On the other hand, there is a strong public interest in ensuring openness and accountability, as recognised by the FOI Act itself. Indeed, it is noteworthy that under section 11(3) of the Act, an FOI body performing functions under the Act must have regard to, among other things, the need to inform scrutiny, discussion, comment and review by the public of the activities of FOI bodies and facilitate more effective participation by the public in consultations relating to the role, responsibilities and performance of FOI bodies. Having regard to the provisions of section 22(12)(b) as set out above in the Preliminary Matters section of this decision, I find that the Department has not justified its decision to withhold any part of record 9 under section 29(1).

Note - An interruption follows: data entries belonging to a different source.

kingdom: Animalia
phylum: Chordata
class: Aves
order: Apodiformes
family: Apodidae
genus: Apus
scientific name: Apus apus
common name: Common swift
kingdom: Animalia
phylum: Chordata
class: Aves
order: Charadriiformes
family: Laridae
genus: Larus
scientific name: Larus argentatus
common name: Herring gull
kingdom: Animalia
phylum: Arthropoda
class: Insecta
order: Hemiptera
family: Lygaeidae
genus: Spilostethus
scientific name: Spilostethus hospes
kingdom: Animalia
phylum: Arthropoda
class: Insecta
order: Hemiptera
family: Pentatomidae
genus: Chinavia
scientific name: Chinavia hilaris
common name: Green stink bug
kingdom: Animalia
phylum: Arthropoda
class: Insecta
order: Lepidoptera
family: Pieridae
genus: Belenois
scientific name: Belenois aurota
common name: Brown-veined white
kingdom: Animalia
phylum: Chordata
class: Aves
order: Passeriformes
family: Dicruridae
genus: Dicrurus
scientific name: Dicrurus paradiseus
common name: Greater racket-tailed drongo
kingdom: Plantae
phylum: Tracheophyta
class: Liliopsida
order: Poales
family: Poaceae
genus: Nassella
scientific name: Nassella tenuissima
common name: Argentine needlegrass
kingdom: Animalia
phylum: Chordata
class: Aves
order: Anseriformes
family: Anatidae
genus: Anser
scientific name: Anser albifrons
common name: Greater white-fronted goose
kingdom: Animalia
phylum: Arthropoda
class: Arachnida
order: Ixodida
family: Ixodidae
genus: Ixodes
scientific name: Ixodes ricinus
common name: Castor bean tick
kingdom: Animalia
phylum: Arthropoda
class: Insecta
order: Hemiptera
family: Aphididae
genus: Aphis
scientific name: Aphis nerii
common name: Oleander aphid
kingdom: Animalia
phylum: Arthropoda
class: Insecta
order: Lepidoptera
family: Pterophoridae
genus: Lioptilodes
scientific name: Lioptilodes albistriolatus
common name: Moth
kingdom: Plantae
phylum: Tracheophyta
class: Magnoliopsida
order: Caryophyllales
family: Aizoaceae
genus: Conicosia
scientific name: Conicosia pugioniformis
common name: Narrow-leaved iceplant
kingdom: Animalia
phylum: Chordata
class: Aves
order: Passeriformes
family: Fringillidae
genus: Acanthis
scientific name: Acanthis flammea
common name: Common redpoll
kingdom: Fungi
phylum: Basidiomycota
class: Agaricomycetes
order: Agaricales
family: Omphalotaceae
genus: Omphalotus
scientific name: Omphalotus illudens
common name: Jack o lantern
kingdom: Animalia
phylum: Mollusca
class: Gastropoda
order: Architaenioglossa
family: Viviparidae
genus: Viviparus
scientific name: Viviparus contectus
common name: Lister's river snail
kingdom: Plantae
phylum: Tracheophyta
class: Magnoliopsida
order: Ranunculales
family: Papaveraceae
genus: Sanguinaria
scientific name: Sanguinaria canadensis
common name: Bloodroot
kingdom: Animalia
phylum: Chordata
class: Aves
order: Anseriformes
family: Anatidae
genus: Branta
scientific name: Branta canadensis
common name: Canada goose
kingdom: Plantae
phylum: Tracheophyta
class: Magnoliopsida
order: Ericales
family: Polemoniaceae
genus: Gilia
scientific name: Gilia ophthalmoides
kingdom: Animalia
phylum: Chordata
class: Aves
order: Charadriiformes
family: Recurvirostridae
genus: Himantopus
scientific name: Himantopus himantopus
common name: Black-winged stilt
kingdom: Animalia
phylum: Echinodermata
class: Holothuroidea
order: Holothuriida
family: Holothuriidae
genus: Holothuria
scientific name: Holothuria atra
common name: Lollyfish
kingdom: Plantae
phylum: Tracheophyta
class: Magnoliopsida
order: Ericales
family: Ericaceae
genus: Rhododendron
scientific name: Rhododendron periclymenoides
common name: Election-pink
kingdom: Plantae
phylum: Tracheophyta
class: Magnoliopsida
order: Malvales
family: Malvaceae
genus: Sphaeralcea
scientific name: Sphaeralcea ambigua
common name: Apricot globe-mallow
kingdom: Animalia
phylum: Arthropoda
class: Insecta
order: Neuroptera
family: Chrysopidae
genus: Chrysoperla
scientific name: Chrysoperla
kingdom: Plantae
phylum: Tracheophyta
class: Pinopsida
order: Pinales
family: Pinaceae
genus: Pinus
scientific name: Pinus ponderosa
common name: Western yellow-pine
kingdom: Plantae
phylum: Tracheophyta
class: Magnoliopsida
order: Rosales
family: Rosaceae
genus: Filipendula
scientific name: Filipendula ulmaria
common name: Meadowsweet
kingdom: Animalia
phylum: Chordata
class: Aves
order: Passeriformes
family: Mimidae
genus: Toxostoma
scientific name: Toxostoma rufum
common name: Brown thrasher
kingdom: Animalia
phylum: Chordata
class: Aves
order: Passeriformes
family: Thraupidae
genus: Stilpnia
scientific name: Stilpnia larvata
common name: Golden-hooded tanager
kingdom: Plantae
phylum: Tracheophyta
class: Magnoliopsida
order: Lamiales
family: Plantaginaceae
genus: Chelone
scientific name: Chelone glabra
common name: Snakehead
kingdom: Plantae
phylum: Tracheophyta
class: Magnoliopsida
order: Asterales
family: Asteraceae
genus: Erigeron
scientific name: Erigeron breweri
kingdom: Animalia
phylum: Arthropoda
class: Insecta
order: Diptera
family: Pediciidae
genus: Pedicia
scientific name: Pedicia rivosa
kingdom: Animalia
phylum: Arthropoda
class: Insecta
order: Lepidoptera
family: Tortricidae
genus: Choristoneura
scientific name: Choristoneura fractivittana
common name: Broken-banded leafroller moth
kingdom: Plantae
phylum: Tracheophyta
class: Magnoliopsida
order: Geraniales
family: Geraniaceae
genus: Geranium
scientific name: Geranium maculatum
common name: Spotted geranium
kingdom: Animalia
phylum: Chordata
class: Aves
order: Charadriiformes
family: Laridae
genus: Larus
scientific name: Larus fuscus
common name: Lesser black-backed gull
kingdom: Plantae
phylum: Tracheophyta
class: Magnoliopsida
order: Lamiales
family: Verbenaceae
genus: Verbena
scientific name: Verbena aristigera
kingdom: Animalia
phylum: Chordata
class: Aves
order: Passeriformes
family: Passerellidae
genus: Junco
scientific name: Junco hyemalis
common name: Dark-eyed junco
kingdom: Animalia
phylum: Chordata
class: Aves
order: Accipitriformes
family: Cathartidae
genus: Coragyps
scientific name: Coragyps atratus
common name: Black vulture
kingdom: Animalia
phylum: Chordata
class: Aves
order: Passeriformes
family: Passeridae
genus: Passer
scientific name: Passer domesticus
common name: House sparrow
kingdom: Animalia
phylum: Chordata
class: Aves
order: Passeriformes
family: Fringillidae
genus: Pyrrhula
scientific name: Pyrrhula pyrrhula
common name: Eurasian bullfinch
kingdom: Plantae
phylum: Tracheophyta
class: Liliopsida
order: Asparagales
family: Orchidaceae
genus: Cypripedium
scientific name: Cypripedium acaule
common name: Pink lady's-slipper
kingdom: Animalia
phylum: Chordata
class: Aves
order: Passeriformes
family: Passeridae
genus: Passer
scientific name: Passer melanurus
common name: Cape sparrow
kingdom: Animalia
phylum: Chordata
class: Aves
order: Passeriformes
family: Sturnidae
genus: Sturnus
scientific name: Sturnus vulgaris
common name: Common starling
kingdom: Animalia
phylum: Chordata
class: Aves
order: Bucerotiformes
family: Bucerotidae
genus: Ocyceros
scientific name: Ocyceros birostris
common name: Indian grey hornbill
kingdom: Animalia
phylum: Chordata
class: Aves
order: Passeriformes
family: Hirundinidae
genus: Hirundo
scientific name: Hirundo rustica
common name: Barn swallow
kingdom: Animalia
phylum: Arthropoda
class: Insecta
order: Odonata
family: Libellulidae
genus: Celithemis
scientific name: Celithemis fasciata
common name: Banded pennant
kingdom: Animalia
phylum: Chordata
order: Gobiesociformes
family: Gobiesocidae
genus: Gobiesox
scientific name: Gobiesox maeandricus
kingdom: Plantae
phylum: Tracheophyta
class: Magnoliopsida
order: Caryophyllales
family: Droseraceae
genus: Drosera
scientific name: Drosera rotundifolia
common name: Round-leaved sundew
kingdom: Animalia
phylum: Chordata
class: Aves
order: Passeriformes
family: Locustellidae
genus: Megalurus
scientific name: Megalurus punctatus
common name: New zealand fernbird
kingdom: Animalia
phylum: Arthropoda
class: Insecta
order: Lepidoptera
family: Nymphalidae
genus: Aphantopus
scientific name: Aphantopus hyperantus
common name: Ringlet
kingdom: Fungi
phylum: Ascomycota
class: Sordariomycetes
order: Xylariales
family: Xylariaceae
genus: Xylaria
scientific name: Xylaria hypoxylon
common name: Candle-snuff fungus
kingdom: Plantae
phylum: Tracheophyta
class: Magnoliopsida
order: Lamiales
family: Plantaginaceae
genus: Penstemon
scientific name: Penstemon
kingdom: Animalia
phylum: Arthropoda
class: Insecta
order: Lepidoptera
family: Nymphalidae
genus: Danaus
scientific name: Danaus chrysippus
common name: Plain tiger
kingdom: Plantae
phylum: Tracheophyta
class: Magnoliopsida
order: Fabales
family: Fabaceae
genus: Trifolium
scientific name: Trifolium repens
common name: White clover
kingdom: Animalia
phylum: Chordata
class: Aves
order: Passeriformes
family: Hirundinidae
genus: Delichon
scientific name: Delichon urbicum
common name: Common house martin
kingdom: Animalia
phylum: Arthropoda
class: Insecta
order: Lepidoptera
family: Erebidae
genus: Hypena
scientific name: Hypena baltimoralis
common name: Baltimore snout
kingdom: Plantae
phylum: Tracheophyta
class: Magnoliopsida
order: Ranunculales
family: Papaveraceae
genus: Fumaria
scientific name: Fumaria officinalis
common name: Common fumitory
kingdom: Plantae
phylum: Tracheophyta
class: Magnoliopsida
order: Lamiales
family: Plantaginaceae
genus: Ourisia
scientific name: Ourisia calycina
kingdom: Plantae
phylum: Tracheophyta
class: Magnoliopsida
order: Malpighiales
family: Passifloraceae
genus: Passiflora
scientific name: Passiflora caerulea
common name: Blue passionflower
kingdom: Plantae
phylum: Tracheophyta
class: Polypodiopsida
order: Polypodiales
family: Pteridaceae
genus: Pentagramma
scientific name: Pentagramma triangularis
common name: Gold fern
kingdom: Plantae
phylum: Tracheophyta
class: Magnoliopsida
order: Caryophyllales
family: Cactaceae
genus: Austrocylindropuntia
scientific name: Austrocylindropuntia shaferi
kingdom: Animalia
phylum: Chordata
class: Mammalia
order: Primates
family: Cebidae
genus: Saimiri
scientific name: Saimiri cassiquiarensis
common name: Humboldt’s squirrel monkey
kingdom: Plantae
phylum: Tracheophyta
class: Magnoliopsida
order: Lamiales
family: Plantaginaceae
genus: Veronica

Record 11 comprises an exchange of emails concerning the establishment of the new central communications unit. The record also includes record 13 which, as set out above, the Department have now indicated that they are prepared to release, subject to the redaction of certain information. I will therefore confine my comments to the remainder of the record, comprising an exchange of emails with the Taoiseach. I am satisfied that the relevant parts of record 11 contain matter relating to the deliberative processes of the Department. However, for the same reasons as I have outlined above in respect of records 9 and 10, I find that the Department has not satisfactorily shown that the release of the record would be contrary to the public interest. I find, therefore, that section 29(1) does not apply.
As I have outlined above, the Department agreed to release record 13 with the redaction of certain information it considered to be personal information. Section 37(1) provides for the mandatory refusal of a request where access to the record concerned would involve the disclosure of personal information relating to individuals other than the requester. Having examined record 13, I am satisfied that the redacted information is personal information and that section 37(1) applies. I am also satisfied that none of the other provisions of section 37 serve to disapply section 37(1). I find, therefore, that the Department was justified in withholding that information. I am also satisfied that section 37(1) applies to the personal email addresses of a number of individuals as contained in records 3, 6 and 11.
Having carried out a review under section 22(2) of the Freedom of Information Act 2014, I hereby vary the decision of the Department of the Taoiseach. I direct the release of the following information
Record 3: All except the draft Memorandum and the personal email addresses of two individuals in the covering emails
Record 6: The covering email, apart from the personal email addresses of one individual
Record 7: The covering email
Record 9: All
Record 10: All
Record 11: All apart from the personal email addresses of a number of individuals and that part of the sentence that was redacted in record 13
I find that the Department was justified in refusing access to the remaining information.
Section 24 of the FOI Act sets out detailed provisions for an appeal to the High Court by a party to a review, or any other person affected by the decision. In summary, such an appeal, normally on a point of law, must be initiated by the applicant not later than eight weeks after notice of the decision was given, and by any other party not later than four weeks after notice of the decision was given.